Do you consider using pandas ? If you are familiar with R, then the data frames should be pretty simple. The following gives you what you want:
from pandas import merge, read_table csv1 = read_table('CSV1.csv', sep=r"[;,]", header=None) csv2 = read_table('CSV2.csv', sep=r"[,]", header=None) print csv1 print csv2
Notice that I replaced the tabs with commas and split them into half-columns.
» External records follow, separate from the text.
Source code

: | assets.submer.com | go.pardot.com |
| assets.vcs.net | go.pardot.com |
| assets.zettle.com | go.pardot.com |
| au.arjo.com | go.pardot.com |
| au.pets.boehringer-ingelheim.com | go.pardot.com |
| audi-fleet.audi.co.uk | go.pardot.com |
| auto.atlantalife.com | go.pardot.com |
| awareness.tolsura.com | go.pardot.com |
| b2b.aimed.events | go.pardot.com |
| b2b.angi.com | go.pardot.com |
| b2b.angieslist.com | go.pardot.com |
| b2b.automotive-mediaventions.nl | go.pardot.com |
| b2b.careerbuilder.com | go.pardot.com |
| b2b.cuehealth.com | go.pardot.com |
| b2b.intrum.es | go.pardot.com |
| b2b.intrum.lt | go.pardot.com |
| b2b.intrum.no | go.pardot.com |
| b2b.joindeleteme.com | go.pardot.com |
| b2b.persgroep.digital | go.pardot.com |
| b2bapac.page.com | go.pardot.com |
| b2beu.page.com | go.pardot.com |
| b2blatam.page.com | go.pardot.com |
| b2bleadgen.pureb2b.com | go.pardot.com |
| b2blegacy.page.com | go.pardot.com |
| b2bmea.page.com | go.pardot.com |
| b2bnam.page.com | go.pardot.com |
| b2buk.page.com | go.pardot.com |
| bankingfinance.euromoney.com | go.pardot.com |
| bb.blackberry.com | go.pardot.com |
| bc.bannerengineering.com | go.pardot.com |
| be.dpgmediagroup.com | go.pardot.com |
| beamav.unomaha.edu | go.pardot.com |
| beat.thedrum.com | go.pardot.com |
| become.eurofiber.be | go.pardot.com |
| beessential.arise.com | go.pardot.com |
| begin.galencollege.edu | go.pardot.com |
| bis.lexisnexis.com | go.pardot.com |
The conclusion so far should be:
0 1 2 3 4 5 6 0 data13 data23 d main_data1 main_data2 data13 data23 1 data12 data22 d main_data1 main_data2 data12 data22 2 data11 data21 d main_data1 main_data2 data11 data21 3 data3 data4 d main_data2 main_data4 data3 data4 4 data52 data62 d main_data3 NaN data51 data62 5 data51 data61 d main_data3 NaN main_data3 data61 6 data7 data8 d main_data4 NaN data7 data8 [7 rows x 7 columns] 0 1 2 3 4 0 id1 main_data1 a1 a2 a3 1 id2 main_data2 b1 b2 b3 2 id3 main_data3 c1 c2 c3 3 id4 main_data4 d1 d2 d3 4 id5 main_data5 e1 e2 e3 [5 rows x 5 columns]
Using the left join:
kw1 = dict(how='left', \ left_on=[3,4], \ right_on=[1,1], \ suffixes=('l', 'r')) df1 = merge(csv1, csv2, **kw1) df1.drop_duplicates(cols=[3], inplace=True) print df1[[0,7]]
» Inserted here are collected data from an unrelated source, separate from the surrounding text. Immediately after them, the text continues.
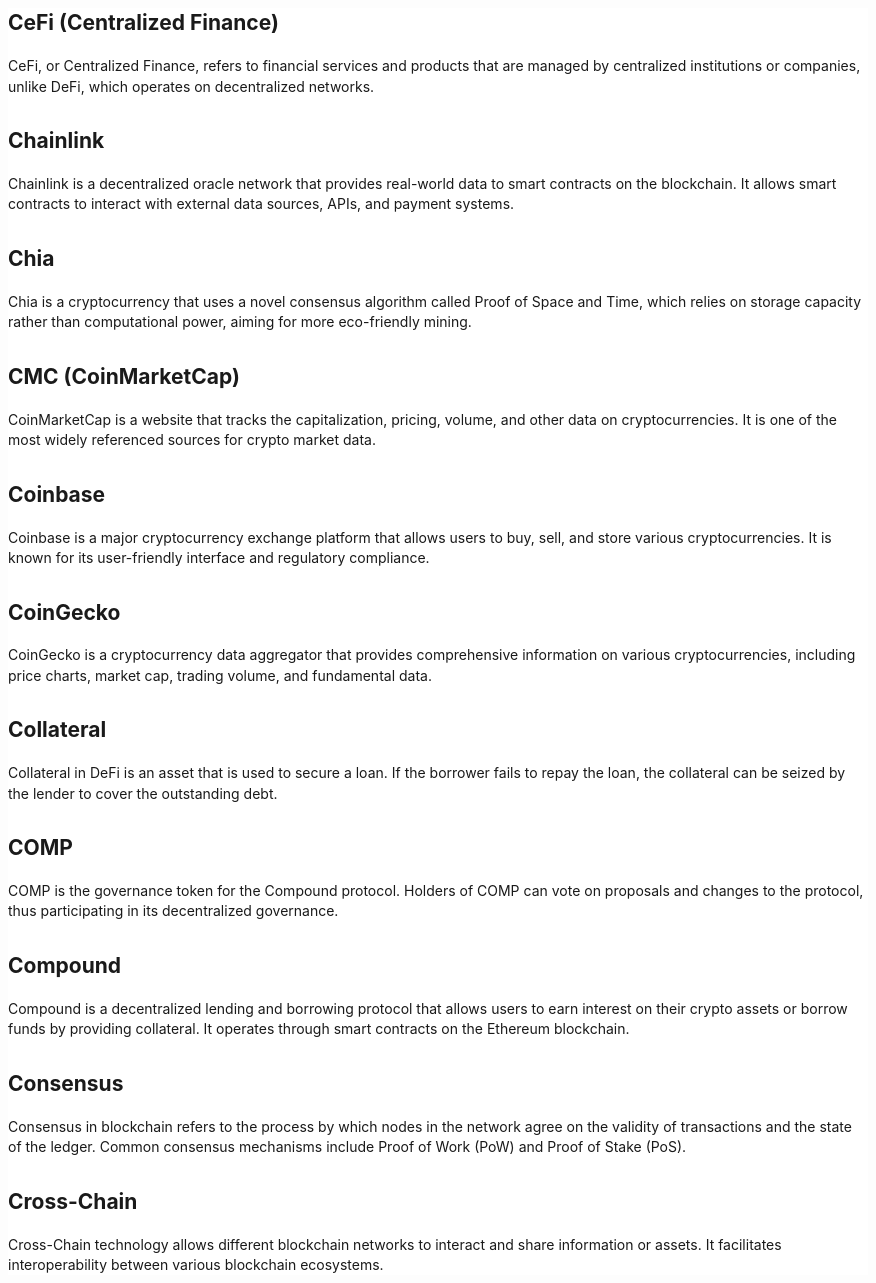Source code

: ## CeFi (Centralized Finance)
CeFi, or Centralized Finance, refers to financial services and products that are managed by centralized institutions or companies, unlike DeFi, which operates on decentralized networks.

## Chainlink
Chainlink is a decentralized oracle network that provides real-world data to smart contracts on the blockchain. It allows smart contracts to interact with external data sources, APIs, and payment systems.

## Chia
Chia is a cryptocurrency that uses a novel consensus algorithm called Proof of Space and Time, which relies on storage capacity rather than computational power, aiming for more eco-friendly mining.

## CMC (CoinMarketCap)
CoinMarketCap is a website that tracks the capitalization, pricing, volume, and other data on cryptocurrencies. It is one of the most widely referenced sources for crypto market data.

## Coinbase
Coinbase is a major cryptocurrency exchange platform that allows users to buy, sell, and store various cryptocurrencies. It is known for its user-friendly interface and regulatory compliance.

## CoinGecko
CoinGecko is a cryptocurrency data aggregator that provides comprehensive information on various cryptocurrencies, including price charts, market cap, trading volume, and fundamental data.

## Collateral
Collateral in DeFi is an asset that is used to secure a loan. If the borrower fails to repay the loan, the collateral can be seized by the lender to cover the outstanding debt.

## COMP
COMP is the governance token for the Compound protocol. Holders of COMP can vote on proposals and changes to the protocol, thus participating in its decentralized governance.

## Compound
Compound is a decentralized lending and borrowing protocol that allows users to earn interest on their crypto assets or borrow funds by providing collateral. It operates through smart contracts on the Ethereum blockchain.

## Consensus
Consensus in blockchain refers to the process by which nodes in the network agree on the validity of transactions and the state of the ledger. Common consensus mechanisms include Proof of Work (PoW) and Proof of Stake (PoS).

## Cross-Chain
Cross-Chain technology allows different blockchain networks to interact and share information or assets. It facilitates interoperability between various blockchain ecosystems.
Gives the zero and seventh merge columns:
3 5 0 main_data1 data13 3 main_data2 data3 4 main_data3 data51 6 main_data4 data7 [4 rows x 2 columns]
And to give the result how you want it, do another merge (this time an external join) with CSV2 :
kw2 = dict(how='outer', \ left_on=[3], \ right_on=[1], \ suffixes=('l', 'r')) df2 = merge(df1, csv2, **kw2) print df2[[15,16,17,18,19,8]]
Conclusion:
0 1 2 3r 4r 5 0 id1 main_data1 a1 a2 a3 data13 1 id2 main_data2 b1 b2 b3 data3 2 id3 main_data3 c1 c2 c3 data51 3 id4 main_data4 d1 d2 d3 data7 4 id5 main_data5 e1 e2 e3 NaN
You do not need to use **kw for keyword arguments. I just used it to do everything horizontally.
I allow read_table and merge define column names. If you assign column names yourself, you will get better output.